Según diversos cálculos, Mongolia yace sobre una reserva explotable de carbón, cobre y oro valuada en un billón de dólares; está concentrada, eminentemente, cerca de la frontera con China, en las inmediaciones de Oyu Tolgoi, o Colina Turquesa, sitio donde Ivanhoe Mines, el gigante canadiense de la minería, ha empezado a explotar el yacimiento de cobre y oro más grande del mundo en sociedad con la angloaustraliana Rio Tinto y el gobierno mongol, cuya participación es de 34 % en un proyecto que, potencialmente, podría inyectar miles de millones de dólares a la economía nacional.
Sin embargo, está por verse cuánto de ese ingreso migrará 550 kilómetros al norte, hasta los bolsillos de gente como Ochkhuu. Expertos del Banco Mundial y Naciones Unidas instan a Mongolia a invertir el capital en infraestructura, capacitación y fomento económico, pero el gobierno que encabeza el actual primer ministro, Sukhbaatar Batbold, ha optado por una estrategia más directa al prometer pagar a cada hombre, mujer y niño un total de 1 200 dólares como participación de las ganancias mineras.
Ochkhuu duda de recibir ese dinero y, entretanto, necesita encontrar empleo.

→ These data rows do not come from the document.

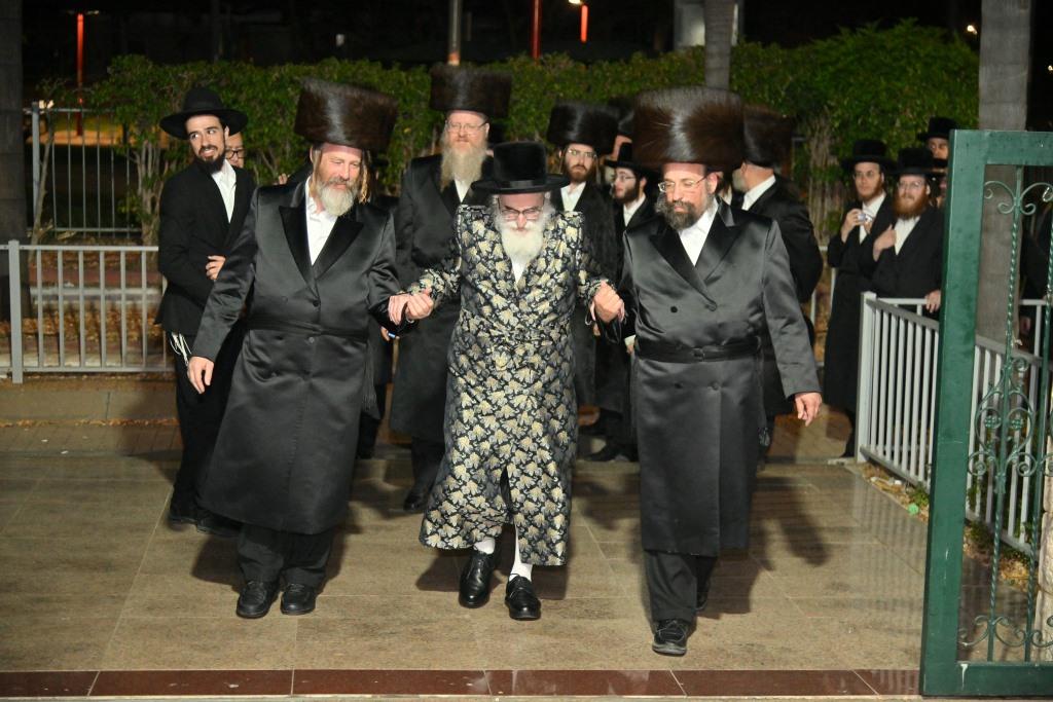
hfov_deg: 31.0
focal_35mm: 65
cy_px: 351
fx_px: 1901
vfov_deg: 20.9
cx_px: 526
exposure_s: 1/200
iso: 2000
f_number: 4
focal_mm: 65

Al principio probó suerte como empresario. En colaboración con un socio, alquiló una habitación en un hotel de la ciudad para ofrecerla a los habitantes de los distritos de yurtas quienes, sin agua corriente, necesitan un lugar donde ducharse o un baño de tina. Pero muy pocos aceptaron el ofrecimiento.
Al final, Ochkhuu perdió más de 200 dólares en el negocio, una parte sustancial de sus ahorros. Ahora tiene la intención de comprar un auto usado y convertirlo en taxi. Para ello, tendrá que solicitar un préstamo, pero el ingreso resultaría adecuado, amén de que la libertad de conducir el vehículo y el incentivo de ser su propio jefe resultan muy atractivos.
Lo más importante es que podría llevar y traer a su hija de la escuela. «Tal vez no podamos criar animales en UB -añade-. Pero es un buen lugar para educar a los niños». Al cruzar la empalizada de su patio, Ochkhuu tira trabajosamente del portón de madera hasta que escucha el chasquido del cerrojo. «Dios mío, cómo echo de menos mis caballos», suspira.